Problem details: Below are records; report the number of lines among them that include the word "with", and nothing further.

Available data:
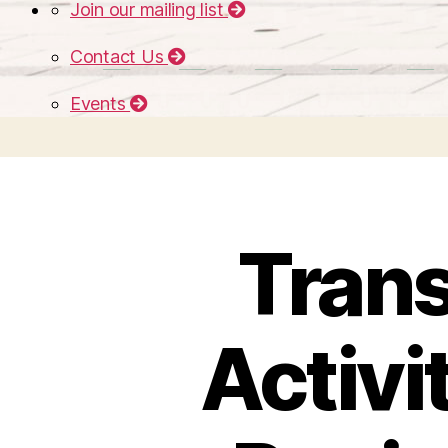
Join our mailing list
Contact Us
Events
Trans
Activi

...

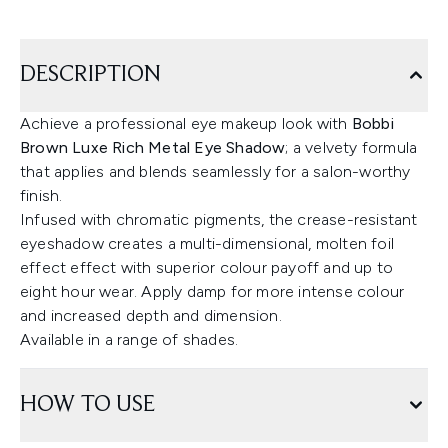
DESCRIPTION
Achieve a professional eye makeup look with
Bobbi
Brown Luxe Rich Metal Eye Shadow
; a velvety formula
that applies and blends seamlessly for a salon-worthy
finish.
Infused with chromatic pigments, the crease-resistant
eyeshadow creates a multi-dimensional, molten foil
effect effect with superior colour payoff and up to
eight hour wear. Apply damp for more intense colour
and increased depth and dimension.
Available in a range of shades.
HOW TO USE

Finished exercise: 3